Papenek discusses how as a culture we design to make profit, and the fact that we delay the release of designs by a year and a half to go through a patent application is absurd. As designers, we should feel that it is wrong to take money from the needs of others, but unfortunately in our capitalistic society, design is driven by monetary purpose. Papenek states that design can and must become and move towards a way in which young people can participate in changing society. Papenek says designers can’t continue to design with a proprietary mindset like it has been done in the past; he says designers must work together to design for a sustainable, considered future.
In the 21st century, an even playing field has been set, with the Internet providing a leveling effect for the mass public. With information so attainable, we must find a better way to take advantage of sharing knowledge. The problem with the privatization of knowledge, particularity green technology, is that this is an incredibly inefficient way for change. If our society wants to progress, we must must move towards more of a knowledge commons economy. Tesla is an example of a company that has looked to share the wealth. In the spirit of the open source movement, Elon Musk, CEO of Telsa Motors, has publically shared his patents on Tesla’s electric cars, accelerating the advent of electric transport. Patents often are an impediment to innovation of positive change, and Musk, although is still creating product in a consumerist world, is at least setting an important example of open sourcing knowledge.
Apple on the other hand is a company that prides itself on secretiveness. The company keeps all its new updates and products under wraps and has big launch days to release the new, “highly anticipated” new product. They also have been criticized for designing products that have planned obsolescence built into them. An old MacBook laptop charger isn’t compatible with the new MacBooks, so you have to end up buying an adapter or a completely new, $80 charger. The first IPad didn’t have a camera built into it, and IPhones are constantly being redesigned and promoted as the next best thing. All these “innovations” are driven by the continuous desire to increase sales and profit margins.
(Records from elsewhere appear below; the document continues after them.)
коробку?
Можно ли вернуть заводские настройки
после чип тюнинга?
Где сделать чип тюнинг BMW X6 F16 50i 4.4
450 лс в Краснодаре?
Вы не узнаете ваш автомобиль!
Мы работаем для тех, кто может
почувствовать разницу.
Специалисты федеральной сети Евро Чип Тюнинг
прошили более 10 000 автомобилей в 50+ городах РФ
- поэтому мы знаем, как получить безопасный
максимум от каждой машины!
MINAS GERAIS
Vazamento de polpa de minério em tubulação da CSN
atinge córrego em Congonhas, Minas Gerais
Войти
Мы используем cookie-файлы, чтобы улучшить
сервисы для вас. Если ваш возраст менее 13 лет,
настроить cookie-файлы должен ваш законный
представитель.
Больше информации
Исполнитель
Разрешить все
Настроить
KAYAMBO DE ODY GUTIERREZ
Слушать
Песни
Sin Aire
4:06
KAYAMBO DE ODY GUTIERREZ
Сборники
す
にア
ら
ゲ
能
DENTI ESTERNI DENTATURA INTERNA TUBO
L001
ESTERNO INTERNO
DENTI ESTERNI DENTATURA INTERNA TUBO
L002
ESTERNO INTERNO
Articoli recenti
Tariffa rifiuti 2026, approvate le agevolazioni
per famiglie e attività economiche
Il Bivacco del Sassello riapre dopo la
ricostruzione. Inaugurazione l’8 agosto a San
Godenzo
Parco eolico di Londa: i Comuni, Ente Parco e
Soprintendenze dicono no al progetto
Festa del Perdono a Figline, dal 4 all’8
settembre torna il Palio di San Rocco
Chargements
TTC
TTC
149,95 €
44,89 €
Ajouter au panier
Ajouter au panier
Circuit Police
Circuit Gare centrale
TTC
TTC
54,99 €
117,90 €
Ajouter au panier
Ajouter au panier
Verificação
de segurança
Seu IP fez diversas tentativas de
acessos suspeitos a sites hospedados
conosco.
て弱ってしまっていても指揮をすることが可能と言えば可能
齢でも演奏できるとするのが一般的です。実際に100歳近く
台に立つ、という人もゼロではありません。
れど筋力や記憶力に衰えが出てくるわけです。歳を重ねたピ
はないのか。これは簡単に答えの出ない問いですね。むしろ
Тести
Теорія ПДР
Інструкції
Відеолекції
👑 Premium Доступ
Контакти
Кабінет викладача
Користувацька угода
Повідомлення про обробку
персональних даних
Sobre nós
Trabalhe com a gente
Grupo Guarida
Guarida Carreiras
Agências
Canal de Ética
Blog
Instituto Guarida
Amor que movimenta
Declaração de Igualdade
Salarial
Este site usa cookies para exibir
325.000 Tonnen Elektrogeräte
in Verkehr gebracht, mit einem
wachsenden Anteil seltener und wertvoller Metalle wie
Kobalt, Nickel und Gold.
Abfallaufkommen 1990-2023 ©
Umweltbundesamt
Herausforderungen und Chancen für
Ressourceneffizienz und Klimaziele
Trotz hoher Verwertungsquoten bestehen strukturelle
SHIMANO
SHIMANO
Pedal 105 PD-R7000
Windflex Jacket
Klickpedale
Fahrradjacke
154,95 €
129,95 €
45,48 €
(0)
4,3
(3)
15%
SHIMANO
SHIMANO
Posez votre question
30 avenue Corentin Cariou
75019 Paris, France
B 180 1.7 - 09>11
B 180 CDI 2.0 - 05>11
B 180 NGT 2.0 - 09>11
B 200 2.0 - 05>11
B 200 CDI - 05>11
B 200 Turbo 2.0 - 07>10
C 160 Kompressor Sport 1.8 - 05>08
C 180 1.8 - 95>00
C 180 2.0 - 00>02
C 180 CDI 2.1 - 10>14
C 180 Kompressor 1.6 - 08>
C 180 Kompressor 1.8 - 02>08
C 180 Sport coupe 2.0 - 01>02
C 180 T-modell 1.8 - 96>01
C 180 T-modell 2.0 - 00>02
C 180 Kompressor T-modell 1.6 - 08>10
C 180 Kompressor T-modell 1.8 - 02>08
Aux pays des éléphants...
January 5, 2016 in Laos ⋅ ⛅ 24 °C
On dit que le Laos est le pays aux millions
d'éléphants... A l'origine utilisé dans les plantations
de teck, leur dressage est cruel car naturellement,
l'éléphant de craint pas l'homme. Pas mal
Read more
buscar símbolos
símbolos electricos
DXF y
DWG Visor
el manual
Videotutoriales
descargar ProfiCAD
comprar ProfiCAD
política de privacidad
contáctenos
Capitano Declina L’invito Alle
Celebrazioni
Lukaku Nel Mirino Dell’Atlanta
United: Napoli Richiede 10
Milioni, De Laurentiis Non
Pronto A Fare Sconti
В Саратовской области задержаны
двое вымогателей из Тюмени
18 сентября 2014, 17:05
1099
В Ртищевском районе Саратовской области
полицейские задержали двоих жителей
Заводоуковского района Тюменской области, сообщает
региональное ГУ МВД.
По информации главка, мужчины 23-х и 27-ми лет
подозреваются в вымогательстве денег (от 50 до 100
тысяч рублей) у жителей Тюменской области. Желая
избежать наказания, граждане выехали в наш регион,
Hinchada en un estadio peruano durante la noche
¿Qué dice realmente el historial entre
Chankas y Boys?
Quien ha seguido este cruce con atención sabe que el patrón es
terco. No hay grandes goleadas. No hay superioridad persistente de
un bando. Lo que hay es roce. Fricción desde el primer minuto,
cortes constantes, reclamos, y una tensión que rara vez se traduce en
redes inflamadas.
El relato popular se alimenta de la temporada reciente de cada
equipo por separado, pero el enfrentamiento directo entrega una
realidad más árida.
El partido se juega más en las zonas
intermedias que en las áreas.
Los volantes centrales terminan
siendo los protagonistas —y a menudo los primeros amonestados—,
“Our profit-oriented and consumer-oriented Western society has become so over specialized that few people experience the pleasures and benefits of full life, and many never participate in even the most modest forms of creative activity which might help to keep their sensory and intellectual faculties alive. (Papenek, pg. 6)”
Industrial design as an industry, as a profession, and as a practice from designer to designer, must shift its focus if there is to be change in how we as a society view and feed a Capitalist consumer-topia. Designing is a generalized human capacity, but we must find new roles in the world that look to feed and support social innovation and collaboration, to help the needs of others. To continue to design to be obsolete, to design to be consumed, is not how we progress as a society.
Goodman, Donna. A History of the Future, Chapter 3: The Machine Age in America. New York: Monacelli, 2008. Print.
Papenek, Victor. Design for the Real World: Human Ecology and Social Change. New York: Pantheon Books. 1972. Print.
Andrews, Tara. In Design and Consume to Utopia: Where Industrial Design Went Wrong. Volume 7, Issue 2 (pg 71-86).New York: TEAM D/E/S. 2009.
Illich, Ivan. Tools For Conviviality (ch. 2). New York: Harper & Row. 1973. Print.